Warm weather and a late Easter helped Britain's retail sector defy forecast and perform much better than expected in April, official figures released on Thursday (18 May) showed.
According to the Office for National Statistics (ONS), retail sales including auto fuel rose 4% on an annual basis last month, surging past expectations for a 2.2% gain and rising sharply from the 1.7% increase recorded in the previous month.
That left the quantity bought in the three-month period up 0.3% compared with the previous quarter, marking a slight rebound after three consecutive quarterly drop.
On a month-on-month basis, retail sales including auto fuels rose 2.3%, compared with analysts' expectations for a 1.1% increase and recovering from the 1.8% slip registered in March.
"Today's numbers provide some welcome evidence the economy has made a brighter start to the second quarter following disappointing GDP growth of 0.3% in the first quarter," said Ben Brettell, senior economist at Hargreaves Lansdown.
"With the labour market looking relatively robust, it's possible the current mood of pessimism is unjustified.
The sharp increase in retail sales was largely attributable to the timing of Easter, which fell much later than last year, and warm weather throughout April.
Similarly, a report released last week by the British Retail Consortium (BRC) showed total retail sales were up 6.3%, the biggest increase recorded in six years.
Samuel Tombs, chief UK economist at Pantheon Macroeconomics, warned the latest retail sales data must be taken with a pinch of salt.
"The official retail sales figures are calendar adjusted, so in theory they should be unaffected by the timing of Easter," he said.
"But the data often are volatile around this time of year, suggesting that the ONS' adjustment methodology fails to adjust fully for the boost to spending over the holidays."

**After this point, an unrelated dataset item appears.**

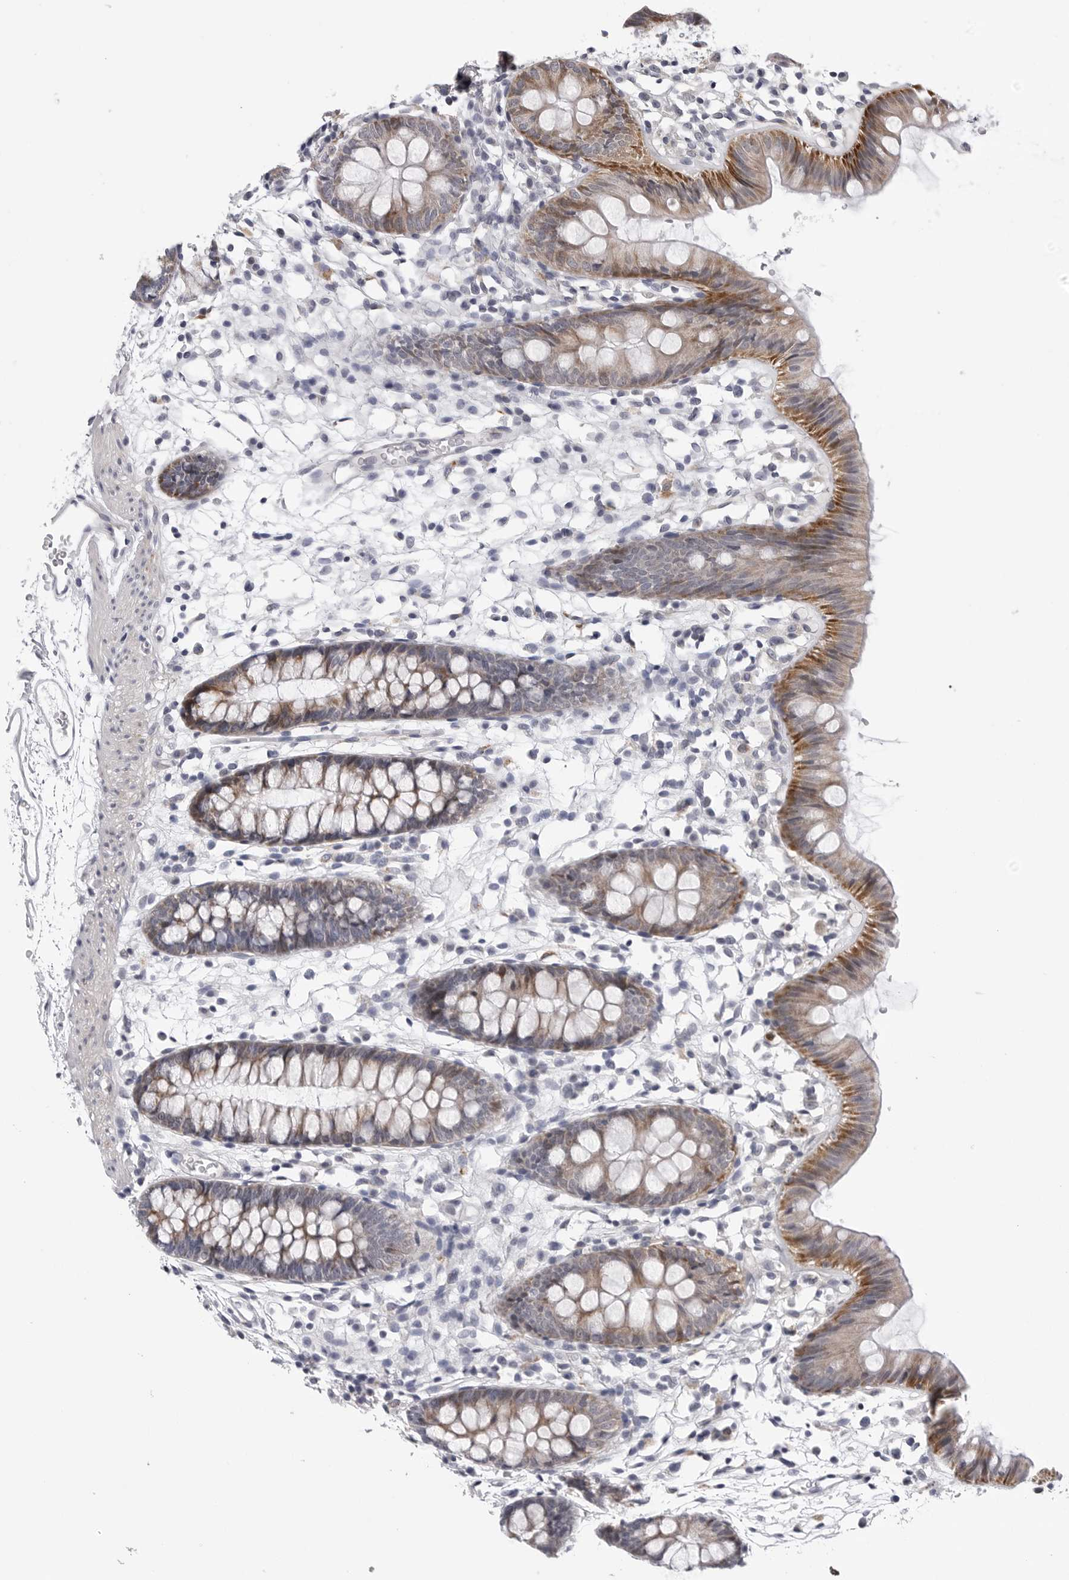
{"staining": {"intensity": "negative", "quantity": "none", "location": "none"}, "tissue": "colon", "cell_type": "Endothelial cells", "image_type": "normal", "snomed": [{"axis": "morphology", "description": "Normal tissue, NOS"}, {"axis": "topography", "description": "Colon"}], "caption": "High power microscopy histopathology image of an immunohistochemistry (IHC) photomicrograph of normal colon, revealing no significant positivity in endothelial cells. The staining was performed using DAB (3,3'-diaminobenzidine) to visualize the protein expression in brown, while the nuclei were stained in blue with hematoxylin (Magnification: 20x).", "gene": "CDK20", "patient": {"sex": "male", "age": 56}}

However, the better-than-expected figures will only momentarily allay fears that rising inflation has begun to bite as Britons are reining in their spending.
Data released earlier this week by the ONS showed inflation rose at the fastest pace since September 2013 in April, climbing to 2.7% and remaining above the Bank of England's 2% target for the third consecutive month, after breaking through the threshold for the first time in three years in March.
Meanwhile, basic salaries excluding bonuses grew 2.1% in the three months to March, in line with expectations but lower than the 2.2% recorded in the previous quarter. Crucially, however, when adjusted for inflation average weekly earnings fell 0.2% year-on-year when excluding bonuses, the first time real pay has fallen behind inflation since September 2014.